We used Western blotting to explore the pathways activated in NP cells treated with icariin. We observed an increase in p-Akt, which is the active form in the PI3K/Akt signaling pathway. Because icariin activated the PI3K/AKT pathway in NP cells, we conducted a series of experiments including measurements of ROS levels, apoptosis, apoptosis-related molecules (caspase-3, Bcl-2, and Bax), and the proteins included in PI3K/AKT pathway such as p-AKT and p53. Changes in each of these parameters reflected the protective effect of icariin when NP cells were exposed to 200 μM H₂O₂. Importantly, all changes were diminished in cells treated with LY294002, an inhibitor of PI3K. Although the results with a single pharmacologic agent are insufficient to conclude that the PI3K/Akt pathway is the most important or only mechanism involved in the protective effect of icariin, it is clear that this pathway is a factor. The potential role of other pathways and cytokines requires more research, such as MAPK [34, 35] and HIF-1α [36] and NF-kappaB and AF-1 [37],which reportedly can be stimulated by icariin. Furthermore, the extracellular matrix of NP cells has not been examined and there may be some differences between the control and experimental groups.

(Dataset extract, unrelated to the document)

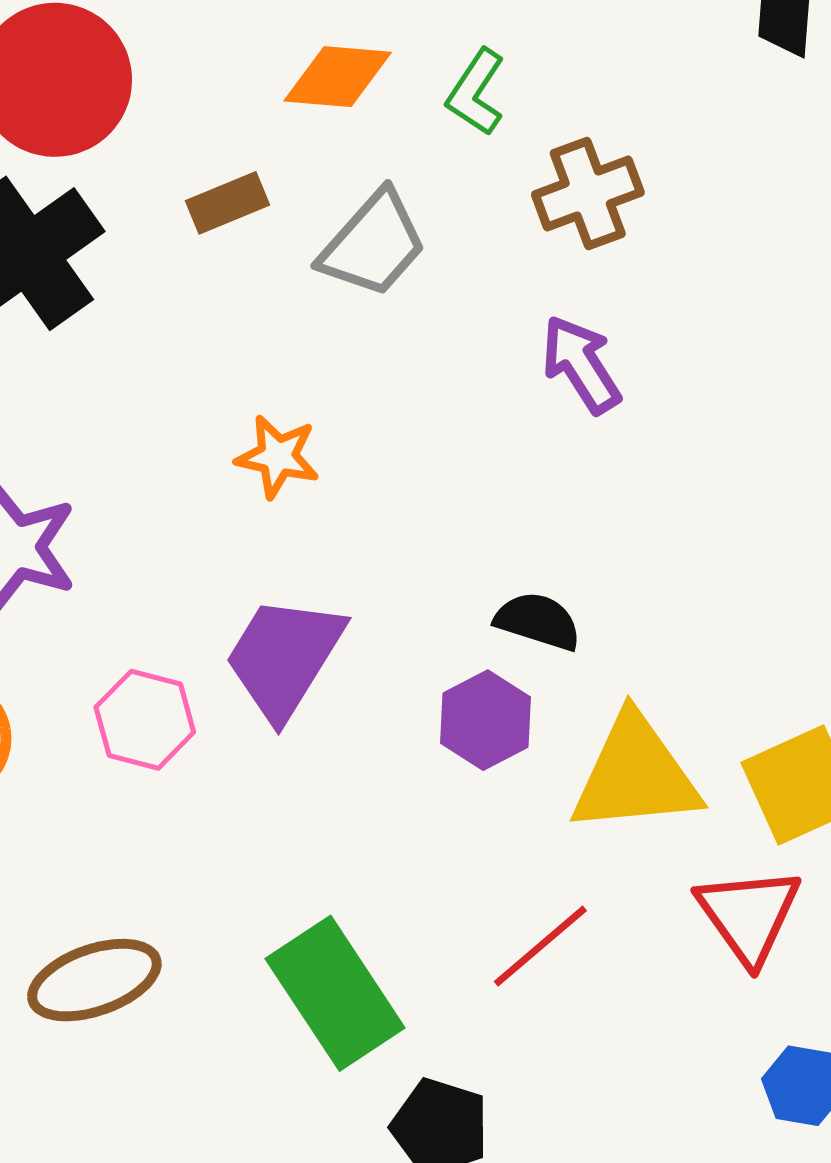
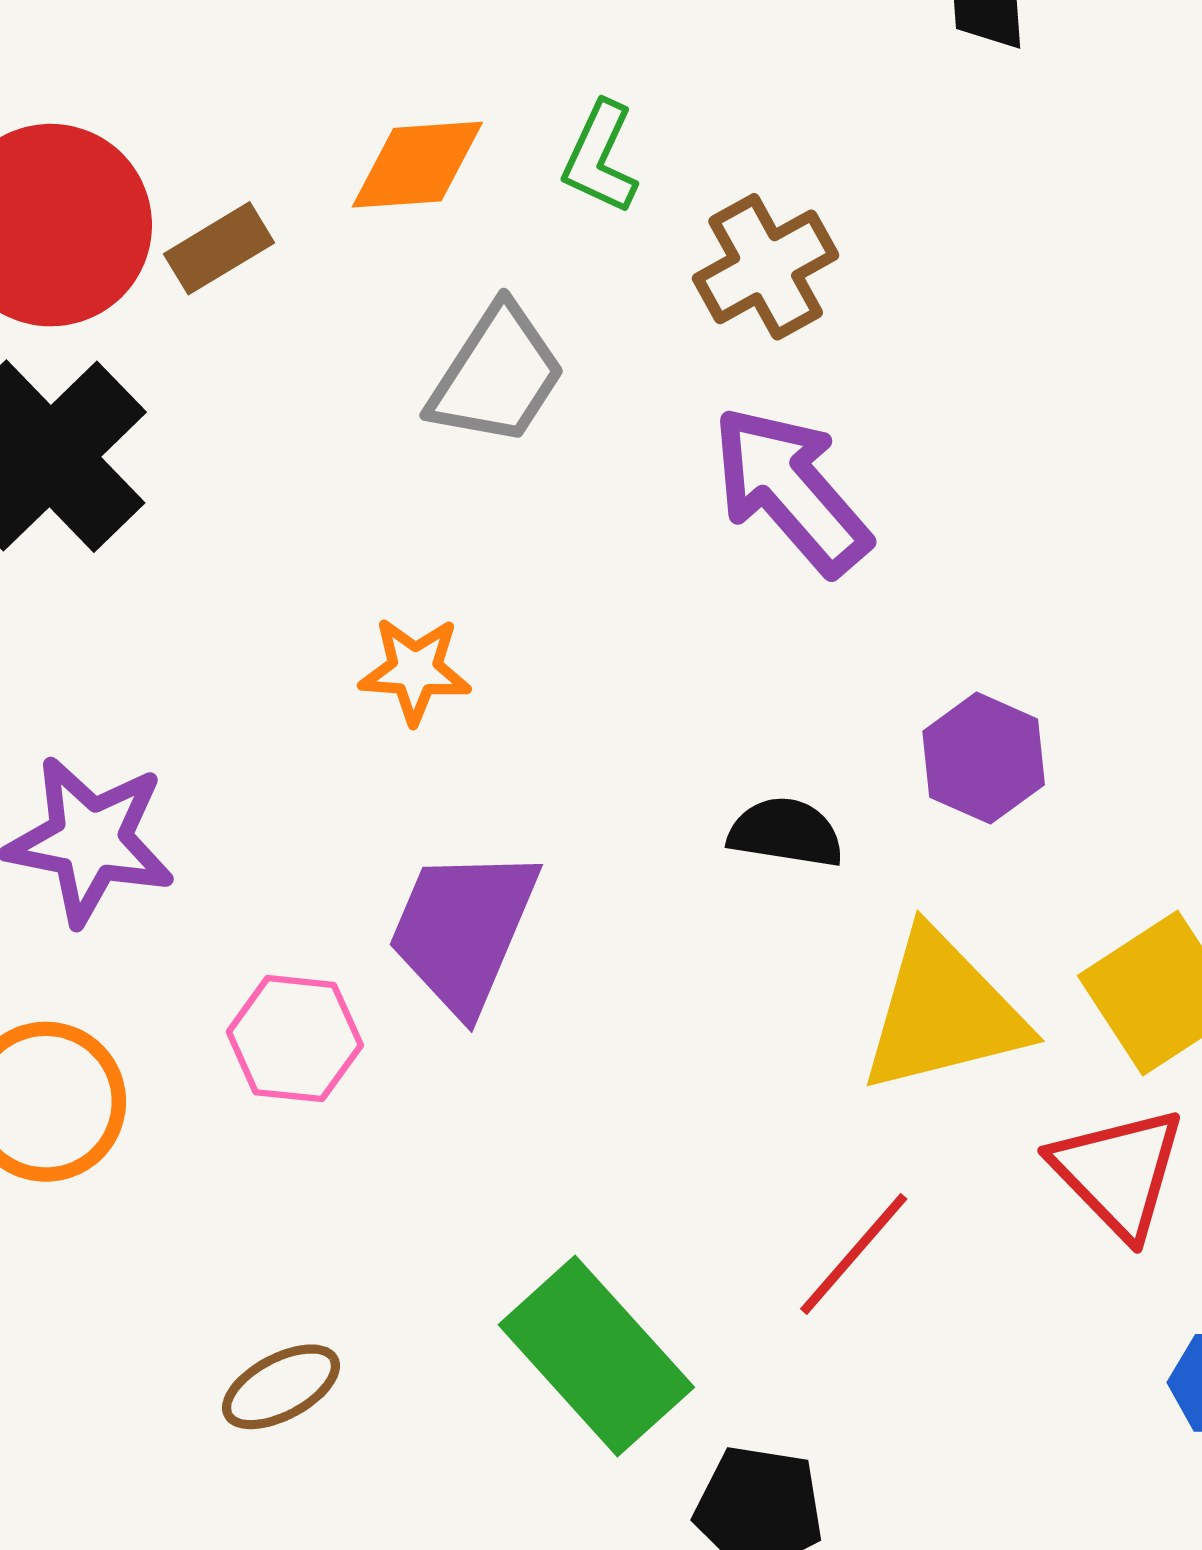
brown rectangle: (227, 203) -> (219, 248), moved
purple arrow: (581, 364) -> (791, 490), size x1.4
purple hexagon: (486, 720) -> (984, 758), moved
brown ellipse: (94, 980) -> (281, 1387), size x0.7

In summary, this is the first report demonstrating the protective effect of icariin on NP cells exposed to H₂O₂. In addition, we have proposed a possible mechanism for this protection involving the PI3K/Akt pathway. These results may suggest new approaches to prevent spinal degeneration and decrease the damage that is caused by the imbalance of oxidative stress.

Conflicts of Interest

The authors declare that there are no conflicts of interest regarding the publication of this paper.